From: Lofton Henderson <lofton@rockynet.com>
Date: Tue, 13 Jan 2004 17:26:43 -0700
Message-Id: <>
To: david_marston@us.ibm.com
Cc: www-qa-wg@w3.org


Thanks for taking such a close look at Appendix G and considering the 
issue(s) -- it helps to have more eyes and minds on the problem.

At 03:32 PM 1/13/04 -0500, david_marston@us.ibm.com wrote:
>I think the "plain" vs. "high-quality" is a classic example of
>levels, since one is a superset of the other.

Except of the four CoP -- document (content), generator, interpreter, 
viewer -- it pertains almost exclusively to viewer.  Since SVG revolves 
around the content definition (the language), it is counter-intuitive to me 
to call these "levels", as they affect only 1/4 CoP.

I guess I have been thinking of Levels, in the SVG context, 
as:  language/content levels (which then propagates to the agents -- 
generator, interpreter, viewer).

>In a quick read,
>dynamic also seemed to be a superset of static, so those could be
>levels if necessary, but we have no clarity about orthogonal

...but this problem has gotten me thinking about it.  I don't think there 
is any inherent theoretical problem with multiple orthogonal levels 
axes.  Just the practical interoperability problem:  do you want to create 
a multiplicity of conformance boxes (2D or 3D or ...) that are the cross 
products of all the levels on all of the orthogonal axes?

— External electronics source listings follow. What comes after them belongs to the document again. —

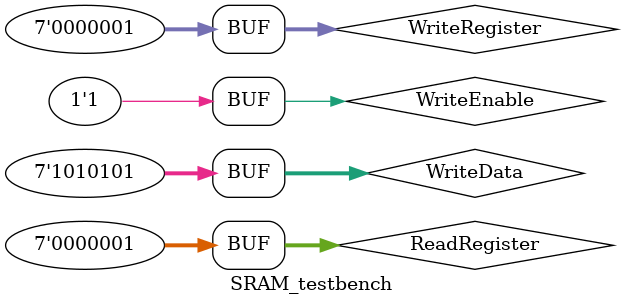
<source format=sv>
module SRAM (ReadData, ReadRegister, WriteRegister, WriteData, WriteEnable);
	input [6:0] ReadRegister, WriteRegister, WriteData;
	input WriteEnable;
	output [6:0] ReadData;
	
	parameter WIDTH = 128;
	parameter WORD_BIT_SIZE = 8;
	
	// initialize registers of selected depth and word size
	reg [(WORD_BIT_SIZE-1):0] SRAM [(WIDTH-1):0];
	
	// enable activated write to selected register
	always @ (*)
   if (WriteEnable) begin
		SRAM[WriteRegister] = WriteData;
   end  
	
	// Hardwire read value to selected read register
	assign ReadData = SRAM[ReadRegister];
endmodule

module SRAM_testbench();
	reg [6:0] ReadRegister, WriteRegister, WriteData;
	reg WriteEnable;
	wire [6:0] ReadData;
	
	parameter t = 10;
	
	SRAM ram (.ReadData, .ReadRegister, .WriteRegister, .WriteData, .WriteEnable);
		
	initial begin
		ReadRegister = 7'b0000000;
		WriteRegister = 7'b0000000;
		WriteData = 7'b0000000;
		WriteEnable = 1;
		#(20*t);
		ReadRegister = 7'b0000001;
		#(20*t);
		WriteRegister = 7'b0000001;
		WriteData = 7'b1111111;
		#(20*t);
		WriteEnable = 0;
		WriteData = 7'b1010101;
		#(20*t);
		WriteEnable = 1;
		#(20*t);
	end
endmodule 
</source>
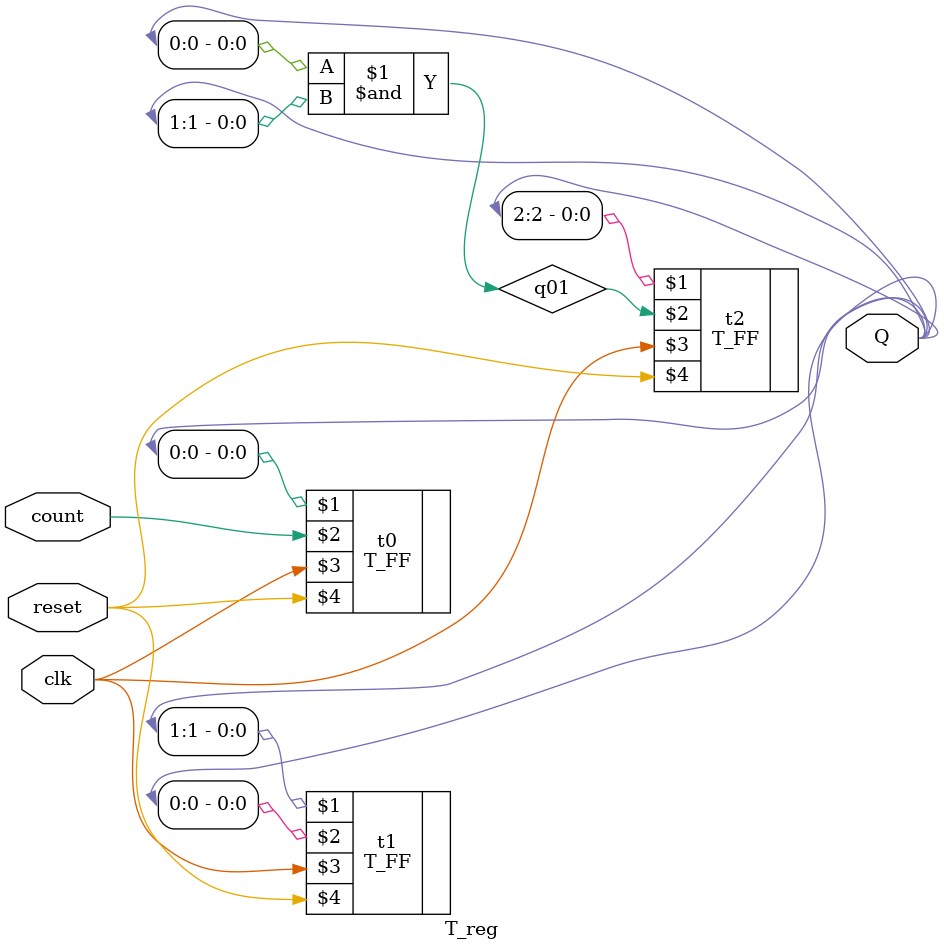
<source format=v>
module T_reg(output [2:0] Q ,input count,clk,reset); 
  //T_reg id 3-bit counter that count when count = 1 and remian the same if count = 0 , Reset when reset = 1 ; 
 wire q01 ; 
 and A0(q01,Q[0],Q[1]);
 T_FF t0(Q[0],count,clk,reset),
      t1(Q[1],Q[0],clk,reset),
		t2(Q[2],q01,clk,reset);
		
endmodule
</source>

>Dynamic makes a nice add-on module, too. It could be a
>profile, but that implies a higher degree of separation from
>static. How's this look?
>Base (level 1) = Conforming Static SVG Viewer
>Base (level 2) = Conforming High-Quality Static SVG Viewer
>Base+Dynamic (level 1) = Conforming Dynamic SVG Viewer
>Base+Dynamic (level 2) = Conforming High-Quality Dynamic SVG Viewer
>So my quick answer is: Modules are good for static/dynamic, but
>profiles would also fit. Levels look good for high-quality,
>especially if advancing technology will later trigger "very high
>quality", "ultra high quality", etc. The CoP dimension is already
>spoken for in the range of conformance described in Appendix G.